|Ed Hare, John Hunt (Woods Hole), Tom Hoering, Marilyn 1981|
In graduate school, I paid no attention to the relative proportions of women to men. I was engaged in my studies and ignored the fact that all of the faculty were men, and most of the fellow graduate students were men. As long as there were undergraduates around, it never seemed like an overwhelming number of male cohorts.
Not until I arrived at the Geophysical Laboratory, a rarefied environment on a hilltop in Northwest Washington, DC, was I aware of how rare I was at that time.
There were no other women postdoctoral fellows or staff scientists in 1977-1979. Every summer, a few women from other universities would arrive and work as interns. The Director of the Lab addressed memos to Dr. Hoering, Dr. Hare, and Mrs. Estep (my married name at the time). The only other woman scientist, on staff in the 1960s briefly, was referred to as Mrs. Donnay, who was married to Dr. Donnay, both of them crystallographers. Of course, “Mrs.” Donnay was in her own right Dr. Gabriel Donnay. A senior woman professor from France, who visited frequently and had been a postdoc in the 1960s, was called Mrs. Velde, since she married another postdoc, Dr. Velde. “Mrs.” Dr. Professor Danielle Velde was by far the more prominent scientist, with a long productive career as a petrologist at the University of Paris.
At this time, visiting speakers at the Geophysical Lab during the 1970s and 80s, were used to addressing a male audience. I was often the only woman attending the seminar. Male speakers took full advantage of the sex-biased audience. One prominent male professor from a California university punctuated the sections of his seminar with photos of naked women. Thinking back to the 1990s, one of my colleagues tells this story:
“I was recently talking with a couple colleagues about how there were postcards of women in skimpy bathing suits taped up on a wall in the laboratory where I did my graduate work. Now, this was a laboratory of someone who has high respect for all the women in his life – however, it did not dawn on him to take these postcards down until a comment by a new woman postdoc prompted him to. I suspect this being his first woman postdoc and his noting her attitude may have jarred his understanding from simply a joke amongst male colleagues and students to the reality of what it meant to all the rest of his colleagues and students. “
Off-color jokes and swearing were not common at the Carnegie, because in general I worked with gentlemen. However, in attending conferences and interacting with outside scientists, it was clear that women in the earth sciences were not taken seriously. When I started to look for a full-time position as an Assistant Professor in 1979, I am fairly certain that my applications were not reviewed as fairly as those of my male colleagues. For example, two men in the stable isotope biogeochemistry field, all of us recent Ph.D.s, were interviewed at the Geophysical Lab, before I was even considered to be a viable candidate for a permanent position.

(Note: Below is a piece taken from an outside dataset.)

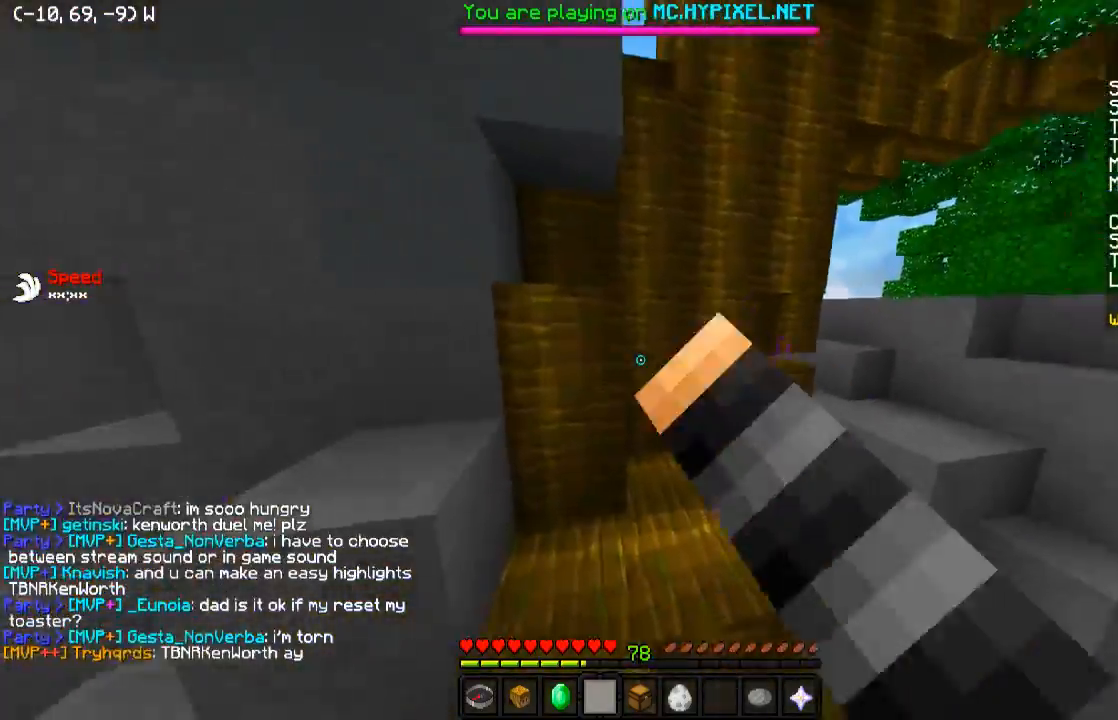
{"keys": [], "events": [[283, "w", "up"]]}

After my divorce, I was stuck with the chore of changing my name from Marilyn L. F. Estep back to Marilyn L. Fogel. In 1974, before I’d published any papers, it was a simple thing to change your name to your husband’s name. When I married Chris Swarth, a name change was out of the question. Personally, some people call me Marilyn Swarth, including my own mother, who could not fathom not having her husband’s last name. In the science world, I am often just known as “Marilyn”—a distinctive first name in the biogeochemistry field. Young scientists often ask me if they should change their name. I usually advise them to keep their own name, unless they really despise their given name, which is rare. Nowadays, most people are familiar with husbands and wives having different names.